▶ Description of the task
With the images removed, transcribe the listing that follows exactly.

_ _ _ _ _

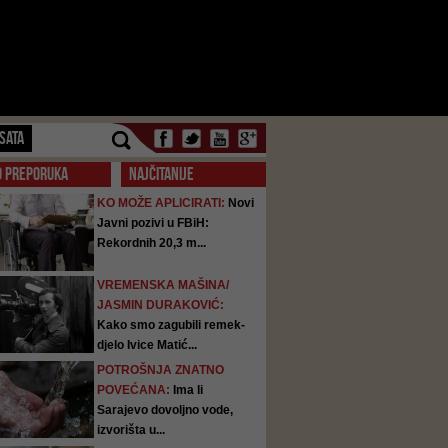
SATA
O PREPORUKA
NAJČITANIJE
KO MOŽE APLICIRATI:
Novi
Javni pozivi u FBiH:
Rekordnih 20,3 m...
VREMENSKA MAŠINA/
JASMIN DURAKOVIĆ:
Kako smo zagubili remek-
djelo Ivice Matić...
POTROŠNJA ZNATNO
POVEĆANA:
Ima li
Sarajevo dovoljno vode,
izvorišta u...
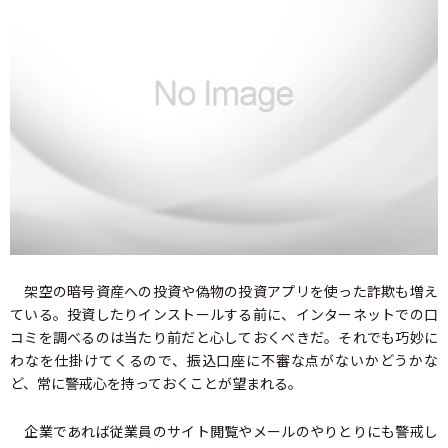
架空の暗号資産への投資や偽物の投資アプリを使った詐欺も増え
ている。投資したりインストールする前に、インターネットでの口
コミを調べるのは当たり前だと心しておくべきだ。それでも巧妙に
わなを仕掛けてくるので、振込口座に不審な点がないかどうかな
ど、常に警戒心を持っておくことが望まれる。
企業であれば従業員のサイト閲覧やメールのやりとりにも警戒し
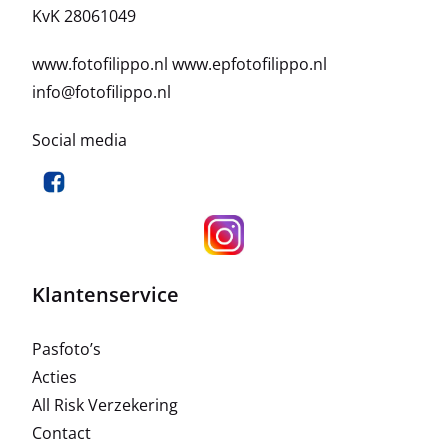
KvK 28061049
www.fotofilippo.nl
www.epfotofilippo.nl
info@fotofilippo.nl
Social media
Klantenservice
Pasfoto’s
Acties
All Risk Verzekering
Contact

_ _ _ _ _

▶ Response
SATA
O PREPORUKA
NAJČITANIJE
KO MOŽE APLICIRATI:
Novi
Javni pozivi u FBiH:
Rekordnih 20,3 m...
VREMENSKA MAŠINA/
JASMIN DURAKOVIĆ:
Kako smo zagubili remek-
djelo Ivice Matić...
POTROŠNJA ZNATNO
POVEĆANA:
Ima li
Sarajevo dovoljno vode,
izvorišta u...
架空の暗号資産への投資や偽物の投資アプリを使った詐欺も増え
ている。投資したりインストールする前に、インターネットでの口
コミを調べるのは当たり前だと心しておくべきだ。それでも巧妙に
わなを仕掛けてくるので、振込口座に不審な点がないかどうかな
ど、常に警戒心を持っておくことが望まれる。
企業であれば従業員のサイト閲覧やメールのやりとりにも警戒し
KvK 28061049
www.fotofilippo.nl
www.epfotofilippo.nl
info@fotofilippo.nl
Social media
Klantenservice
Pasfoto’s
Acties
All Risk Verzekering
Contact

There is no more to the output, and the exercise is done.